A unique dimensionless phosphate adsorption isotherm, covering the solution concentration range 10−6 to 10−1M P, which has been found to fit 17 materials including 15 soils, pure kaolinite and amorphous Al(OH)3, is derived. The soils shown to fit the isotherm include chromic luvisols, pellic vertisols, calcic luvisols, a tropeptic eutrorthox, a volcanic ash soil from New Zealand, and a number of English soils.

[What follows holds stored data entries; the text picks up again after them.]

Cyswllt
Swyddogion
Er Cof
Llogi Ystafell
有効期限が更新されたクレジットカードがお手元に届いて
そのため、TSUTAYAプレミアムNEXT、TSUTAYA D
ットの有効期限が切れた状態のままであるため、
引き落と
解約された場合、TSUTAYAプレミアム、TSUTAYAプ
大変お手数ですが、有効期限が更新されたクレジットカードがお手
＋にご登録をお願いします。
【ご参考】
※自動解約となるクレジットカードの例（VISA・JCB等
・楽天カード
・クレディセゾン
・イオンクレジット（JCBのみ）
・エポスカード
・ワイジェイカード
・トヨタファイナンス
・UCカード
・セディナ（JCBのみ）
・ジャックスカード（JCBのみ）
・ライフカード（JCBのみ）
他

The necessary parameters to derive, a complete adsorption isotherm for a particular soil, from the universal isotherm, requires three adsorption experiments in the high concentration range (10−4 to 10−1M P) to define the linear portion of the isotherm and the critical concentration. Three other determinations in the range 10−6 to 10−4M P are needed to obtain the Freundlich isotherm from the data after correction for the effect of the linear region of the isotherm at high concentration. The Freundlich constant a was shown to be a capacity factor, and the constant b to be related to the chemical potential of the phosphate in solution. For the soils studied the variation in the magnitude of b was found to be smaller (0.11 to 0.37) than in a (1.60 to 9.66).
The advantage of this universal isotherm over conventional isotherms, is that it requires less experimental work to define and is applicable over a wide range of P concentrations such as might be found surrounding a fertilizer granule.